Exercise requirements — Print the lines in the items below without any changes, starting with the line that contains "הבית כחלום סוריאליסטי: עולמו" and ending with the line that contains "15. Februar 2017, 15:19", both included. Leave the pictures out of your answer.

*** Opening Data records ***

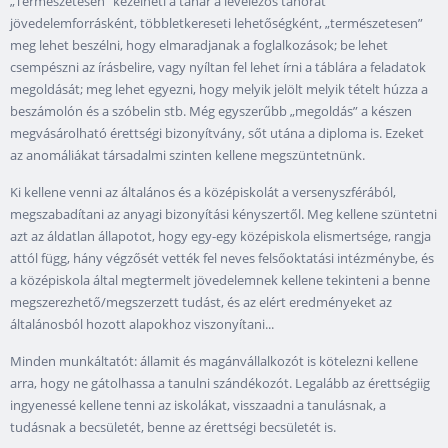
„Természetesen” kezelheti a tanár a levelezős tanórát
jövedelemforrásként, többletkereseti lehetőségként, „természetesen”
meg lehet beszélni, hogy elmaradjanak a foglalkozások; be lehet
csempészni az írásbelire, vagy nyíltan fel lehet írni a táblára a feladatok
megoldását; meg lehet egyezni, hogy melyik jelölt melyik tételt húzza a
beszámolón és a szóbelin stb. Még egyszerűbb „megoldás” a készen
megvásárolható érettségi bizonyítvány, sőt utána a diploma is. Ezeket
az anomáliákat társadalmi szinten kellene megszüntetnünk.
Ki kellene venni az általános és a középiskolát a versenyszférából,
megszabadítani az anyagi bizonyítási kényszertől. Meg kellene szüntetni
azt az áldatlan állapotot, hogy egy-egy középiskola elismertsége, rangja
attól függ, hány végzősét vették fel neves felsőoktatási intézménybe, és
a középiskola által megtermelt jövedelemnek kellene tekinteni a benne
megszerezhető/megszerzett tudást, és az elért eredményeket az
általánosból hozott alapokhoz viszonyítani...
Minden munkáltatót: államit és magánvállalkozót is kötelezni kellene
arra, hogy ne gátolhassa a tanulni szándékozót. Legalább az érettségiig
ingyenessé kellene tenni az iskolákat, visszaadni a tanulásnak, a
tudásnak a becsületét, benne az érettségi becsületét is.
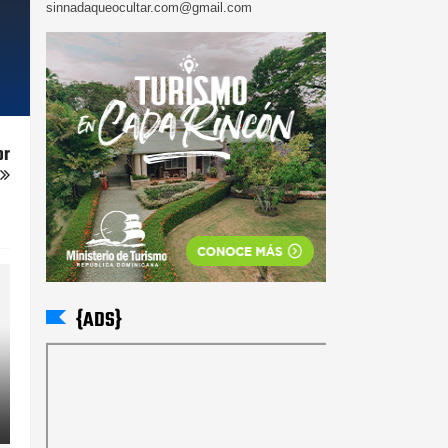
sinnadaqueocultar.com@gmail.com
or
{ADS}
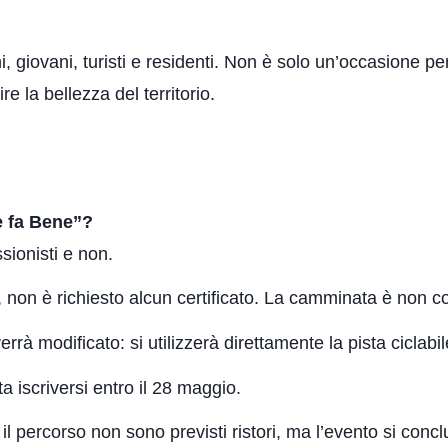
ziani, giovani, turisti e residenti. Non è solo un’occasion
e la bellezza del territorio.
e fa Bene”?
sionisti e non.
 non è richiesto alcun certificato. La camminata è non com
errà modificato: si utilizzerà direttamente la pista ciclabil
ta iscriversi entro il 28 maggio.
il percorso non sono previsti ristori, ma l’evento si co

*** Closing Data records ***
*** Opening Data records ***

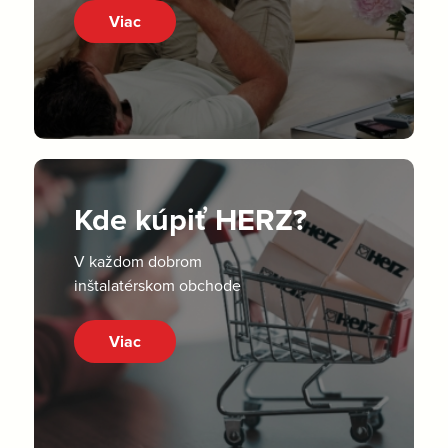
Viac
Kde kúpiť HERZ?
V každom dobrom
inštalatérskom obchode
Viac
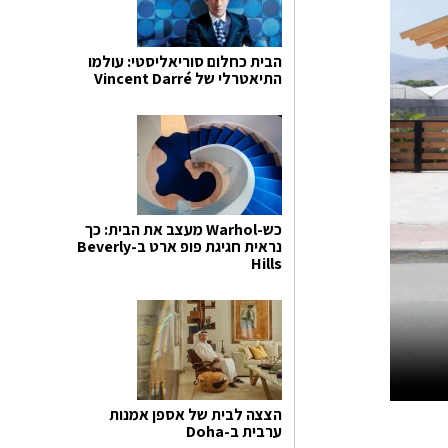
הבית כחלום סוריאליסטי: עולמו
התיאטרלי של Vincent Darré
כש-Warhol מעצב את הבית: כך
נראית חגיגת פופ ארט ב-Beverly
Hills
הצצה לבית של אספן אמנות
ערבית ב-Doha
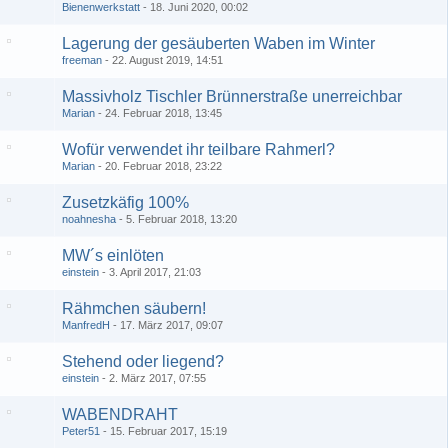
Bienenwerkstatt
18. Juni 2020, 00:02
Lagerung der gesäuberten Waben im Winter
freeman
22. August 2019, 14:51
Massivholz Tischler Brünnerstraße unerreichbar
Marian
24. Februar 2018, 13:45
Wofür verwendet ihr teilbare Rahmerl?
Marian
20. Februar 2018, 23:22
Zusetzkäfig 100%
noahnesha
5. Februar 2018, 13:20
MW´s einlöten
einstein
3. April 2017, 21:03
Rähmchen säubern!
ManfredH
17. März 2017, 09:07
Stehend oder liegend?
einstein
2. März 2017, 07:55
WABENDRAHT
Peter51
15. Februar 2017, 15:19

*** Closing Data records ***

Result —
הבית כחלום סוריאליסטי: עולמו
התיאטרלי של Vincent Darré
כש-Warhol מעצב את הבית: כך
נראית חגיגת פופ ארט ב-Beverly
Hills
הצצה לבית של אספן אמנות
ערבית ב-Doha
Bienenwerkstatt
18. Juni 2020, 00:02
Lagerung der gesäuberten Waben im Winter
freeman
22. August 2019, 14:51
Massivholz Tischler Brünnerstraße unerreichbar
Marian
24. Februar 2018, 13:45
Wofür verwendet ihr teilbare Rahmerl?
Marian
20. Februar 2018, 23:22
Zusetzkäfig 100%
noahnesha
5. Februar 2018, 13:20
MW´s einlöten
einstein
3. April 2017, 21:03
Rähmchen säubern!
ManfredH
17. März 2017, 09:07
Stehend oder liegend?
einstein
2. März 2017, 07:55
WABENDRAHT
Peter51
15. Februar 2017, 15:19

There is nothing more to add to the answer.